Le triste mais mérité destin du Vlagh fut au centre de la conversation pendant toute la journée. Le soir, alors que tout le monde se régalait du festin préparé par Ara, la reine Trenicia se tourna vers le général Narasan.

— Maintenant que la guerre est finie, que prévois-tu de faire, glorieux général ?

— Nous allons avoir beaucoup de temps pour en parler, chère Trenicia.

— Que veux-tu dire par là ?

— Eh bien, je pensais au reste de notre vie, mon adorée.

— Ai-je bien entendu ?

— Oui, noble souveraine, et mets-toi bien ça dans la tête : tu ne me quitteras plus jamais. Car désormais tu m’appartiens.

— Et toi, tu es à moi, répondit Trenicia d’une voix vibrante de passion.

— Nous en reparlerons en privé, éluda Narasan, embarrassé par le caractère un rien trop possessif de sa déclaration.

— Bonne idée ! dit Trenicia en se levant. Allons-y, Narasan ! J’attends cette… conversation… depuis des mois. Pourquoi as-tu mis si longtemps à te décider ?

Empourpré jusqu’aux oreilles, le général se leva à son tour.

La nuit était déjà bien avancée, et Lièvre ne parvenait pas à fermer l’œil. Tout ce qui s’était passé au pays de Dhrall tourbillonnait sans fin dans son esprit. En un sens, avait-il compris, il n’était plus totalement un Maag, après avoir vécu tout cela.
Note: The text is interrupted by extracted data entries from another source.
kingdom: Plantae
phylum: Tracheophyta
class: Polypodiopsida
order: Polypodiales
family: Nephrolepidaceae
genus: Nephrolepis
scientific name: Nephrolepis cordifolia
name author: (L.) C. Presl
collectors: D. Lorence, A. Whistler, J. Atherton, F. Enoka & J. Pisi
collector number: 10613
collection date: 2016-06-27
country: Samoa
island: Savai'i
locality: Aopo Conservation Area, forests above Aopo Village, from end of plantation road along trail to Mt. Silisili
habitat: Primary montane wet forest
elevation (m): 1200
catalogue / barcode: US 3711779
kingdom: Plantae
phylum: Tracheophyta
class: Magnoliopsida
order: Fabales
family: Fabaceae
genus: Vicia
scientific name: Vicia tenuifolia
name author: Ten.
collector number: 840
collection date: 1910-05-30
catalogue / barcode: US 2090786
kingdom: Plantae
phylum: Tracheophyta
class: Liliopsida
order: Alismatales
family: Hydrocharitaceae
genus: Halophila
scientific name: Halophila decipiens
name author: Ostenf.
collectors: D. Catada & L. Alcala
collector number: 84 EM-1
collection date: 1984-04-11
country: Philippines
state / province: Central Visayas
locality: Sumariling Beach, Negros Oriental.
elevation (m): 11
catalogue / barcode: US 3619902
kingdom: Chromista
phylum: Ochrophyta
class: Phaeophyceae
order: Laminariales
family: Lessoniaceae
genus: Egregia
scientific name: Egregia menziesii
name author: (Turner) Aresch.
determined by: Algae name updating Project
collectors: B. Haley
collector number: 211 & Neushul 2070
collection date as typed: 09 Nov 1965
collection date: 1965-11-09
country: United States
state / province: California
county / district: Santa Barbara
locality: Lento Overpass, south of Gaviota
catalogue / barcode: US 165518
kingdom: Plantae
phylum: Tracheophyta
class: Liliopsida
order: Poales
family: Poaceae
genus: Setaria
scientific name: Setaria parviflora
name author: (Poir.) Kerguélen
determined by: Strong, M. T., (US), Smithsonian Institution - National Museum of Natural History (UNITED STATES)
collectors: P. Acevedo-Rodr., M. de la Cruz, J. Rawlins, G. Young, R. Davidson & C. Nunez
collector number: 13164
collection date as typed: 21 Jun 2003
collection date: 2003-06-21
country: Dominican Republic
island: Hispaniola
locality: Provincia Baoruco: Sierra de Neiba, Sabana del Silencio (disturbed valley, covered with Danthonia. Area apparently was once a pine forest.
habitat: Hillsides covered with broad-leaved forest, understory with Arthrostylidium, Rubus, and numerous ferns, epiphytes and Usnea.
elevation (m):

Bien entendu, il rêvait toujours de s’enrichir, mais ça ne prouvait rien. Keselo aussi aimait l’or, et le prince Ekial ne crachait pas dessus non plus…

Arc-Long, en revanche, n’avait rien à en faire. Depuis très longtemps, il n’avait qu’un but dans la vie : tuer le Vlagh et toute sa descendance. Mais il avait changé d’avis en comprenant que la punition imaginée par Omago était bien pire que la mort.

— C’est un pays étrange, murmura Lièvre. Je suis sûr qu’il me manquera, tout comme les amis que je laisserai derrière moi. Pendant longtemps, j’ai peur que la vie me paraisse bien fade… (Le petit pirate soupira.) Tout ça est stupide… Je ferais mieux de retourner au lit.

Même s’il était certain qu’il ne parviendrait pas à dormir, le petit forgeron alla se recoucher.